Trump Praises Bahrain Days Before Brutal Crackdown

Trump's embrace of authoritarian leaders may be giving free rein to government repression.

Days after President Donald Trump praised U.S. ties with Bahrain and vowed to mend any “strain” in the countries’ relationship, the Gulf state launched a violent security raid that led to the death of one protester and dozens of arrests.

Bahraini security forces on Tuesday raided the home of prominent Shiite cleric Sheikh Isa Qassim in the village of Diraz. Demonstrators had been taking part in a sit-in outside Qassim’s after authorities revoked the cleric’s citizenship last year on vague charges of aiding a foreign state.

Bahrain’s suppression of human rights and violent put-down of protests has created tensions with the U.S in the past. Former President Barack Obama’s administration advocated for reforms and restricted some arms sales. But Trump has taken a different approach, appearing to ignore human rights concerns in dealings with Bahrain, potentially giving the kingdom a free hand to quell dissent.

Trump met with Bahrain’s King Hamad bin Isa Al Khalifa on Sunday, and pledged more amicable relations.

“Our countries have a wonderful relationship together, but there has been a little strain, but there won’t be strain with this administration,” Trump said during the meeting.

The raid continues a crackdown on dissidents by Bahrain’s Sunni authorities, who have targeted activists and prominent members of the country’s Shiite majority since political uprisings swept the region in 2011.

U.S. President Donald Trump shakes hands with Bahrain's King Hamad bin Isa Al Khalifa at the Gulf Cooperation Council leaders summit in Riyadh, May 21, 2017.
U.S. President Donald Trump shakes hands with Bahrain's King Hamad bin Isa Al Khalifa at the Gulf Cooperation Council leaders summit in Riyadh, May 21, 2017.
Handout . / Reuters

The shift in White House rhetoric on Bahrain continues Trump’s conciliatory line on strongmen and authoritarian governments that have shared interests with Washington. During Trump’s visit to Saudi Arabia last weekend, he praised a Saudi airstrike campaign in Yemen that has killed thousands of civilians, and complimented Egypt’s President Abdel Fattah al-Sisi for “doing a tremendous job.”

Trump’s first foreign visit has seen a prominent focus on securing arms deals and bolstering support for regional powers that want to constrain Iran. Trump announced Saturday that he had struck a $110 billion sale of arms to Saudi Arabia.

In late March, Secretary of State Rex Tillerson decided to waive human rights conditions on the sale of F-16 fighter jets to Bahrain. The Obama administration struck the deal, worth billions, with the caveat that Bahrain refrain from certain rights abuses. Human rights groups condemned the Trump administration’s move to remove those assurances, saying that it would give Bahrain a green light to ramp up repression.

Human Rights Watch issued a statement following Tuesday’s raid in Bahrain, saying that the timing of the operation, two days after Trump’s friendly meeting, “can hardly be a coincidence.”
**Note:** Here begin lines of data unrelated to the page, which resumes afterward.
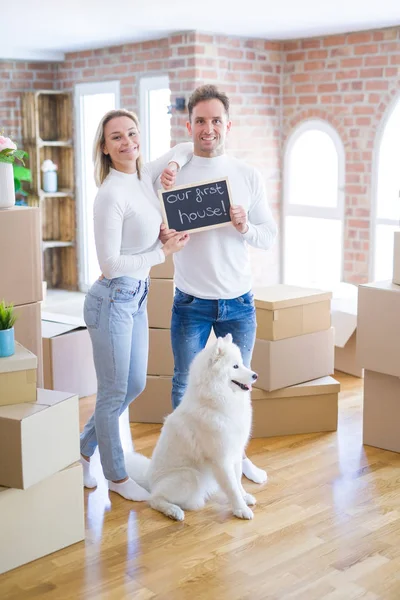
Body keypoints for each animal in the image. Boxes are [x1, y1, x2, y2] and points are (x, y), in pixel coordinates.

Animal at [126, 332, 260, 520]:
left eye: (241, 364)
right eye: (235, 366)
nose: (255, 375)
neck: (215, 399)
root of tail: (149, 478)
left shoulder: (235, 452)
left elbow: (238, 480)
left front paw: (244, 497)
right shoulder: (221, 459)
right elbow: (232, 487)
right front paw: (241, 509)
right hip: (189, 476)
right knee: (154, 499)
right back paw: (173, 511)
Although the U.S. has a long history of looking the other way on human rights when it is strategically or economically beneficial, the Trump administration has at times signaled that it is willing to do away with even the most milquetoast of condemnations if it could jeopardize potential deals.

Tillerson summarized the White House view in a speech this month to State Department employees, in which he said that putting too heavy of an emphasis on other nations accepting American values “really creates obstacles to our ability to advance our national security interests, our economic interests.” Despite that sentiment, he claimed that the U.S. would not leave its values on the sidelines.